Into The Wild (2007)
Director: Sean Penn
Cast: Emile Hirsch, Marcia Gay Harden, William Hurt
Where it’s set: Alaska, USA
Christopher McCandless doesn’t want adventure. He wants the truth. After abandoning his possessions and cutting ties with society, he journeys north toward Alaska, chasing the idea of a purer existence. What he finds is beauty, isolation, and the limits of self‑reliance. Few films capture the seduction of escape as powerfully as Into The Wild. Alaska isn’t just a setting. It’s a mirror — reflecting both freedom and consequence.
Tracks (2013)
Director: John Curran
Cast: Mia Wasikowska, Adam Driver
Where it’s set: Australian Outback, Australia
Robyn Davidson walks 1,700 miles across the Australian desert with four camels and a dog. She doesn’t do it for glory. She does it to reclaim autonomy. The desert is vast and almost abstract – a place where identity dissolves and reforms. Tracks is about solitude, not as loneliness, but as clarity. It’s one of the most meditative hiking films ever made.
The Way (2010)
Director: Emilio Estevez
Cast: Martin Sheen, Emilio Estevez
Where it’s set: Camino de Santiago, Spain
After his son dies while hiking the Camino de Santiago, a father travels to Spain to complete the pilgrimage in his place. What begins as an obligation slowly becomes a transformation. The Camino introduces him to strangers who reflect different versions of grief, healing, and acceptance.The trail doesn’t erase loss. It reshapes it.
Everest (2015)
Director: Baltasar Kormákur
Cast: Jason Clarke, Jake Gyllenhaal, Josh Brolin, Keira Knightley
Where it’s set: Mount Everest, Nepal
Everest captures the thin, terrifying line between ambition and survival.
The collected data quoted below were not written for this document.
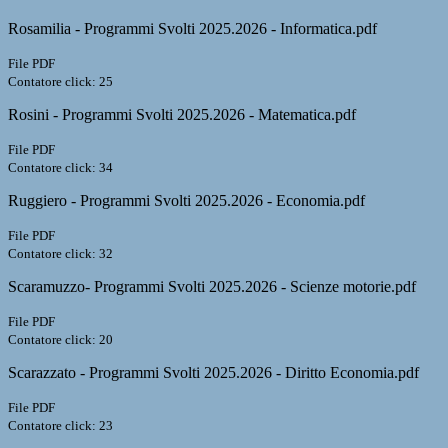
Rosamilia - Programmi Svolti 2025.2026 - Informatica.pdf
File PDF
Contatore click: 25
Rosini - Programmi Svolti 2025.2026 - Matematica.pdf
File PDF
Contatore click: 34
Ruggiero - Programmi Svolti 2025.2026 - Economia.pdf
File PDF
Contatore click: 32
Scaramuzzo- Programmi Svolti 2025.2026 - Scienze motorie.pdf
File PDF
Contatore click: 20
Scarazzato - Programmi Svolti 2025.2026 - Diritto Economia.pdf
File PDF
Contatore click: 23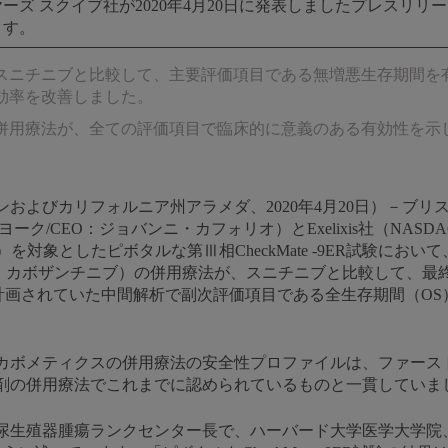
ーズ スクイブ社が2020年4月20日に発表しましたプレスリリ
ます。
スニチニブと比較して、主要評価項目である無増悪生存期間を
効率を改善しました。
併用療法が、全ての評価項目で臨床的に意義のある有効性を示
およびカリフォルニア州アラメダ、2020年4月20日）－ブリ
ヨーク/CEO：ジョバンニ・カフォリオ）とExelixis社（NAS
を対象としたピボタルな第Ⅲ相CheckMate -9ER試験にお
：カボザンチニブ）の併用療法が、スニチニブと比較して、最
計画されていた中間解析で副次評価項目である全生存期間（OS
カボメティクスの併用療法の安全性プロファイルは、ファースト
剤の併用療法でこれまでに認められているものと一貫していま
器腫瘍ランクセンター長で、ハーバード大学医学大学院、Jerome an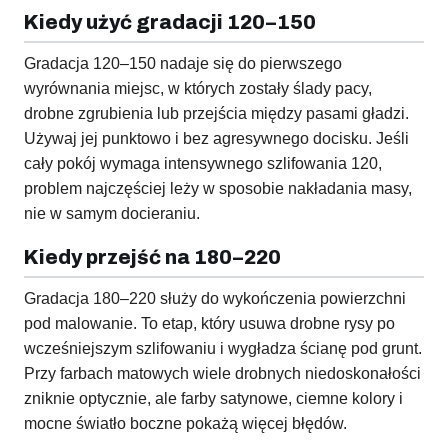
Kiedy użyć gradacji 120–150
Gradacja 120–150 nadaje się do pierwszego
wyrównania miejsc, w których zostały ślady pacy,
drobne zgrubienia lub przejścia między pasami gładzi.
Używaj jej punktowo i bez agresywnego docisku. Jeśli
cały pokój wymaga intensywnego szlifowania 120,
problem najczęściej leży w sposobie nakładania masy,
nie w samym docieraniu.
Kiedy przejść na 180–220
Gradacja 180–220 służy do wykończenia powierzchni
pod malowanie. To etap, który usuwa drobne rysy po
wcześniejszym szlifowaniu i wygładza ścianę pod grunt.
Przy farbach matowych wiele drobnych niedoskonałości
zniknie optycznie, ale farby satynowe, ciemne kolory i
mocne światło boczne pokażą więcej błędów.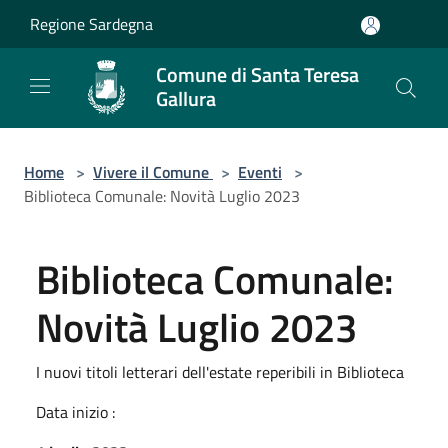
Salta al contenuto principale
Regione Sardegna
Comune di Santa Teresa
Gallura
Home
>
Vivere il Comune
>
Eventi
>
Biblioteca Comunale: Novità Luglio 2023
Biblioteca Comunale:
Novità Luglio 2023
I nuovi titoli letterari dell'estate reperibili in Biblioteca
Data inizio :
Based on the real 1996 disaster, the film shows how quickly the mountain reminds climbers of their insignificance. The scale is overwhelming. The danger is constant.It’s a reminder that nature doesn’t negotiate.
A Walk In The Woods (2015)
Director: Ken Kwapis
Cast: Robert Redford, Nick Nolte, Emma Thompson
Where it’s set: Appalachian Trail, Eastern USA
Two aging friends attempt to hike the Appalachian Trail, confronting not just physical limitations but the quiet realization that life is finite. It’s funny, self‑aware, and unexpectedly emotional. The trail becomes a confrontation with time itself.
Free Solo (2018)
Director: Elizabeth Chai Vasarhelyi and Jimmy Chin
Cast: Alex Honnold
Where it’s set: Yosemite National Park, California, USA
Free Solo documents Alex Honnold’s attempt to climb El Capitan without ropes. As you can imagine, the tension is almost unbearable because the stakes are absolute. There is no safety net – physically or psychologically. It’s less about climbing and more about fear, control, and obsession.
The Ritual (2017)
Director: David Bruckner
Cast: Rafe Spall, Arsher Ali, Robert James‑Collier
Where it’s set: Swedish wilderness, Sweden
A group of friends hike through a remote Scandinavian forest, and quickly realize they are not alone. The Ritual uses wilderness as psychological terrain. The forest becomes a manifestation of guilt, grief, and fear. Nature here is ancient, indifferent, and watching.
Happiness for Beginners (2023)
Director: Vicky Wight
Cast: Ellie Kemper, Luke Grimes
Where it’s set: Appalachian Trail, USA
After her divorce, Helen joins a wilderness survival course that forces her far outside her comfort zone. What begins as an obligation slowly becomes liberation. The trail doesn’t just challenge her physically, it rebuilds her sense of self.